Wanted to write the Lisbon story in chronological order as I often do, but it was just impossible.
Every plan I had for the particular day – to visit this and that and leave other “this and thats” for tomorrow, just couldn’t “hold water”.
Because when ever I take that “planed route”, something comes up behind the corner or at the next square that makes me widen my route and takes me to some other direction.
Well, the whole city is one giant monument – so don’t plan, just walk around and enjoy it!
Therefore, I would have to line up landmarks of the city (even though I am not a fan of so called lists of “must-see places”). Anyway, one of my first awe when strolling around Lisbon was the Augusta Street.
Pedestrian path from Praca do Rossio towards the Tagus river bank, vibrant with shops and cafes on both sides, bustling with people enjoying sunny day, and cobbled all the way, with embedded mosaics of round shapes. Since it was late November when I was there, Christmas decorations just started to appear above.
I remember that I was surprised how straight the street is, just long and straight. It ends by going through the huge and richly decorated arch at the Praca do Comercio – the Triumphal Arch.

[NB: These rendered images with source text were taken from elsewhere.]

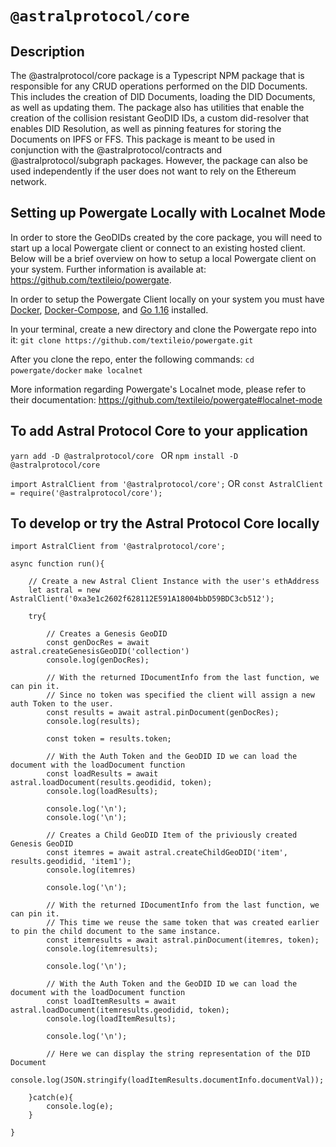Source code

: # `@astralprotocol/core`

## Description

The @astralprotocol/core package is a Typescript NPM package that is responsible for any CRUD operations performed on the DID Documents. This includes the creation of DID Documents, loading the DID Documents, as well as updating them. The package also has utilities that enable the creation of the collision resistant GeoDID IDs, a custom did-resolver that enables DID Resolution, as well as pinning features for storing the Documents on IPFS or FFS. This package is meant to be used in conjunction with the @astralprotocol/contracts and @astralprotocol/subgraph packages. However, the package can also be used independently if the user does not want to rely on the Ethereum network.

## Setting up Powergate Locally with Localnet Mode

In order to store the GeoDIDs created by the core package, you will need to start up a local Powergate client or connect to an existing hosted client. Below will be a brief overview on how to setup a local Powergate client on your system. Further information is available at: https://github.com/textileio/powergate.

In order to setup the Powergate Client locally on your system you must have [Docker](https://docs.docker.com/engine/install/), [Docker-Compose](https://docs.docker.com/compose/install/), and [Go 1.16](https://golang.org/dl/) installed. 

In your terminal, create a new directory and clone the Powergate repo into it:
```git clone https://github.com/textileio/powergate.git```

After you clone the repo, enter the following commands:
```cd powergate/docker```
```make localnet```

More information regarding Powergate's Localnet mode, please refer to their documentation: https://github.com/textileio/powergate#localnet-mode

## To add Astral Protocol Core to your application

```yarn add -D @astralprotocol/core ```
OR
```npm install -D @astralprotocol/core```

```import AstralClient from '@astralprotocol/core';```
OR
```const AstralClient = require('@astralprotocol/core');```

## To develop or try the Astral Protocol Core locally

```
import AstralClient from '@astralprotocol/core';

async function run(){

    // Create a new Astral Client Instance with the user's ethAddress
    let astral = new AstralClient('0xa3e1c2602f628112E591A18004bbD59BDC3cb512');

    try{

        // Creates a Genesis GeoDID
        const genDocRes = await astral.createGenesisGeoDID('collection')
        console.log(genDocRes);

        // With the returned IDocumentInfo from the last function, we can pin it.
        // Since no token was specified the client will assign a new auth Token to the user.
        const results = await astral.pinDocument(genDocRes);
        console.log(results);

        const token = results.token;

        // With the Auth Token and the GeoDID ID we can load the document with the loadDocument function
        const loadResults = await astral.loadDocument(results.geodidid, token);
        console.log(loadResults);

        console.log('\n');
        console.log('\n');

        // Creates a Child GeoDID Item of the priviously created Genesis GeoDID
        const itemres = await astral.createChildGeoDID('item', results.geodidid, 'item1');
        console.log(itemres)

        console.log('\n');

        // With the returned IDocumentInfo from the last function, we can pin it.
        // This time we reuse the same token that was created earlier to pin the child document to the same instance.
        const itemresults = await astral.pinDocument(itemres, token);
        console.log(itemresults);

        console.log('\n');

        // With the Auth Token and the GeoDID ID we can load the document with the loadDocument function
        const loadItemResults = await astral.loadDocument(itemresults.geodidid, token);
        console.log(loadItemResults);

        console.log('\n');

        // Here we can display the string representation of the DID Document
        console.log(JSON.stringify(loadItemResults.documentInfo.documentVal));

    }catch(e){
        console.log(e);
    }

}

```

The district is known as the Baixa that had turned into one of the most animated areas of the city.
Until the Lisbon Portugal earthquake in 1755 (after most of the city is rebuilt to its today’s appearance), the district was full of houses on small pillars to avoid flooding from Tagus.
The future plan was to construct a grid of streets, all 12 meters wide and paved, assigning each square to a single craft.
The good remainder to that plan are today’s street names such as Rua do Ouro (gold) or Rua dos Sapateiros (shoemakers).
There is a palace at the square, rectangular in shape with elegant proportions and large in size. This is where the Royal Palace was located from the 16th century to the faithful year of 1755.
Not far from this square, there is another – Praca do Municipio, which holds great significance for Lisboans.
Here, there is the Town Hall built in 1864. In front of it – the 18th century Pelourinho, the monument that today symbolizes justice, but was once the place to hang the condemned.
One other building evokes groom history events. On Praca do Rossio there is Dona Maria II National Theater building, imposing in size and appearance. The Theater occupies the former site of the Palace of the Inquisition.
While there, look to the left – there is decorative Rossio Station with arched entrance, facing the Church of Santo Domingo that goes back to the 13th century.
Many sentences of the Holy Inquisition were signed in this church.
Next to Baixa there is Chiado district with its name coming from the nickname of poet friar Antonio Ribeiro, said my local guide-book.
He lived in the area in the 16th century and was known for being astute and mischievous (chiado in Portuguese).
Here is the Café a Brasileira, favorite meeting place of Lisbon intellectuals from its founding in 1905, with poet Fernando Pesoa statue on its terrace. Such charming square with, once again, cobblestone floor mosaics.
By taking the Elevador de Santa Justa you can reach the hill with the Convento do Carmo from Baixa area.
It is the Archeology Museum of Carmo since the end of the 19th century and it is considered to be a real jewel of Lisbon Gothic. It has been built in 1423 and the earthquake in 1755 has brought its ceiling down.
The building’s imposing silhouettes can be seen today from a good part of the city.
In Ajuda district there is the significant National Museum of Ancient Art, but also the building of Ministry of External Affairs which was built in the 18th century and served as the official residence of the Portuguese kings until the abolition of monarchy in 1910.
Not very far from there, there is the April 25 Bridge, Lisbon’s Golden Gate, with the Monument to The Christ on the Tagus’ bank. If you have the time, go visit the National Carriage Museum which I found so interesting. Not a sight you encounter often.
Let’s not forget the Castle of Saint George which is of Arab origin and was taken over in the 12th century. It gives one great view of Alfama district. If you would like another good viewpoint, walk over to the Mirador de Santa Lucia!
Probably one of the most depicted curves of Lisbon is the one of the yellow tram in front of the Lisbon’s Cathedral or Se.
It was built in the 12th century on the site formerly occupied by a mosque.
According to tradition, Saint Antony of Padua was baptized here in 1195. Opposite to it there is the Church of Santo Antonio erected on the site where it is said the Saint was born in the late 12th century. Understandably, the city celebrates the Saint as its protector.